The Paradoxical Nature of Narcissists

The following quotation is of Sam Vaknin in his book Malignant Self Love - Narcissism Revisited. It's about the paradoxical nature of narcissists. It helps explain how they can know a thing and not know it, feel a thing and not feel it - how they can feel guilty/ashamed and not = not experience the slightest pang of conscience. It's all just a matter of represssing awareness of unwanted knowledge and feelings every time they start to surface. Sometimes it's harder to do so than at other times, and so there are times in a narcissit's life when he can't repress and actually gets a look at what he can't bear to see = the real him inside:

He regards and treats people as though they were objects: exploits and discards them.
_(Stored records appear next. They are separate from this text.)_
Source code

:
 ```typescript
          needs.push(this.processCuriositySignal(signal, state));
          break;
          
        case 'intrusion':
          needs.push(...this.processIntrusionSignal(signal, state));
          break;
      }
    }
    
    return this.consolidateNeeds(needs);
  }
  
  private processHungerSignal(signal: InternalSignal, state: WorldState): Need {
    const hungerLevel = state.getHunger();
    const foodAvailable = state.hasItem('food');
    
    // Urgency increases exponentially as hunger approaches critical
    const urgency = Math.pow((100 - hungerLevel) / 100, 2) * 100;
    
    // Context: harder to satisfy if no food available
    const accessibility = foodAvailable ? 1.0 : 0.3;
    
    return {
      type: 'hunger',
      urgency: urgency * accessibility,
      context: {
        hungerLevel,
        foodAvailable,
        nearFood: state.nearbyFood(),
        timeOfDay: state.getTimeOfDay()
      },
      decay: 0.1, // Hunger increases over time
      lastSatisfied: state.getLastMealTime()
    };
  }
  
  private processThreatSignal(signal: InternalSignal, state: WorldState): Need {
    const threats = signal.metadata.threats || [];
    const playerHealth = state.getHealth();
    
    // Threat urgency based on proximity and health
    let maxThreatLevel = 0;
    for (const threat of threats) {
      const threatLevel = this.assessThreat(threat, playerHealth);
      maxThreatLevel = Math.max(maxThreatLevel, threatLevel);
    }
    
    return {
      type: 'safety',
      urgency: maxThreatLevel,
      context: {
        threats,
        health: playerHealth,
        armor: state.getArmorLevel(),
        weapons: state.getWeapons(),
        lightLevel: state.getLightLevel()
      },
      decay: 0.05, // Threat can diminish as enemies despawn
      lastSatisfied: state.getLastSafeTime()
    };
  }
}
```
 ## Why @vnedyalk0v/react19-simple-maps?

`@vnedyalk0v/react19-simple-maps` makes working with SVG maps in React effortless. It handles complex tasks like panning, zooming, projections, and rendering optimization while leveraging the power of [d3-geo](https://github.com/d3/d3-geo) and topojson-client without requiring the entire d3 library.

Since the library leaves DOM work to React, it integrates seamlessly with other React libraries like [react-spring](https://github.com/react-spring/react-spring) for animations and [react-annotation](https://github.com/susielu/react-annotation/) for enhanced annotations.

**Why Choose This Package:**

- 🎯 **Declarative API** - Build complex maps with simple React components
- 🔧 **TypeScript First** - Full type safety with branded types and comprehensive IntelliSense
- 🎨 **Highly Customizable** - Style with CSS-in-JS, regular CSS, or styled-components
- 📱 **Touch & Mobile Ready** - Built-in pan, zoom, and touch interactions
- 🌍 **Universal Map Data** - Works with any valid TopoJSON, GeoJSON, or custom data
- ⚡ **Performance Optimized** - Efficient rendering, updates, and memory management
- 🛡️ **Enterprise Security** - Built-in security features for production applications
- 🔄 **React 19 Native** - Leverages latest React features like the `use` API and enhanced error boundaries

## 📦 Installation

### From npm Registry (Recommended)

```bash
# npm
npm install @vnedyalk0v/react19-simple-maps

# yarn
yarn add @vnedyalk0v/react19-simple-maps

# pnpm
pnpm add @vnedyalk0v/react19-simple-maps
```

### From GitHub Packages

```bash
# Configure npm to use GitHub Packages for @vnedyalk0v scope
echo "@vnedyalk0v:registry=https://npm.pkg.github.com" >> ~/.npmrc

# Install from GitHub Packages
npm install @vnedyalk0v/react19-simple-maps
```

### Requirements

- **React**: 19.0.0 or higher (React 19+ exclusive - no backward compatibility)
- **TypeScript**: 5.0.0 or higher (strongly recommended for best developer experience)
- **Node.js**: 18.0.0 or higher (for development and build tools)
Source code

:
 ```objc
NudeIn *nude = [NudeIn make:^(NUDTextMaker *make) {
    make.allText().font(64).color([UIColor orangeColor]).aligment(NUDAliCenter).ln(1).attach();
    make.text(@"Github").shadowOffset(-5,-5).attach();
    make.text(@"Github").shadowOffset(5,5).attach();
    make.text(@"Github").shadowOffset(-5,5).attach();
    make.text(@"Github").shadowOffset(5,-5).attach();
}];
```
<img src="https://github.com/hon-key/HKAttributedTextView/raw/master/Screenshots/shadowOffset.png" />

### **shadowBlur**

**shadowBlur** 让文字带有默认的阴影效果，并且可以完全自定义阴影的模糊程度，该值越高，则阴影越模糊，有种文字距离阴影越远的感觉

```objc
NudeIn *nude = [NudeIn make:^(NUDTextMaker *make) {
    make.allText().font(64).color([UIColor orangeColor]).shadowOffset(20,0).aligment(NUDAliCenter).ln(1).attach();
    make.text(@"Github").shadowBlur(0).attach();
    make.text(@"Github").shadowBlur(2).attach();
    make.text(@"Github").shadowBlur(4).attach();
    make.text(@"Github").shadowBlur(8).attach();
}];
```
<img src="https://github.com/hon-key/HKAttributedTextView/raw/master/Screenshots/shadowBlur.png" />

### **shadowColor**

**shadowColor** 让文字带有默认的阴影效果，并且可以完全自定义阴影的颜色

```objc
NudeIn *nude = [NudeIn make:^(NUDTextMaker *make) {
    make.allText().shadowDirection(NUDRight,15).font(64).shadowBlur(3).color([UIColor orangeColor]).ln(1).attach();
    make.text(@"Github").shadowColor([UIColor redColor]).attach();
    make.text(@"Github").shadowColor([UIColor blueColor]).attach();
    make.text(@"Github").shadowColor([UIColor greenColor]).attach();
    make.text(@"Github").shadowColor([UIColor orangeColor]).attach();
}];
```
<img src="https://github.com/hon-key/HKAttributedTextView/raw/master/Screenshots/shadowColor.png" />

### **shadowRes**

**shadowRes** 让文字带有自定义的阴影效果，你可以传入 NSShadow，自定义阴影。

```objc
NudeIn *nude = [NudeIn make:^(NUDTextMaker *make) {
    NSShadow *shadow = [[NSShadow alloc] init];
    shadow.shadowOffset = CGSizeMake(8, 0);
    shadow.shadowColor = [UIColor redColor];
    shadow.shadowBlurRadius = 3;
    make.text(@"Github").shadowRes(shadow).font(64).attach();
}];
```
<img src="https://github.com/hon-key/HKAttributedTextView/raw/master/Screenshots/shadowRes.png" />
He mistreats people around him by asserting his superiority at all times, by being emotionally cold or absent, by constant bickering, verbal humiliation, incessant (mostly unjust) criticism, by provoking uncertainty and by actively rejecting or ignoring them. All his interpersonal relationships are deformed and sick. The longer the relationship – the more it is tinted by the pathological hue of narcissism. In his marriage, the narcissist recreates the conflicts with his Primary Objects. He is immature in every walk of marriage, sex included. He would tend to select the wrong partners or spouse.

He would do everything to lead to the fulfilment of his greatest horror: being deserted. Even the staunchest supporters and lovers ultimately abandon him.

The narcissist then experiences the horrifying complete breakdown of his defences. He then, naturally, feels lonely – but his loneliness is of the existential, almost solipsist type. The whole world seems unreal to him, possessed of a nightmarish quality. He feels disproportionately guilty and assumes all the burden of blame, allocating none to his partner. Those moments may be the only occasions in which he is in touch with his emotions – an experience the narcissist is trying to avoid all his life and at all costs to his mental health.

From Chapter 3, "The Workings of a Narcissist: A Phenomenology." Read the rest here.

These are the rare times narcissists suffer any pain, but during these short episodes, boy do they suffer pain. It is capable of driving them to suicide if they don't find Narcissistic Supply in time.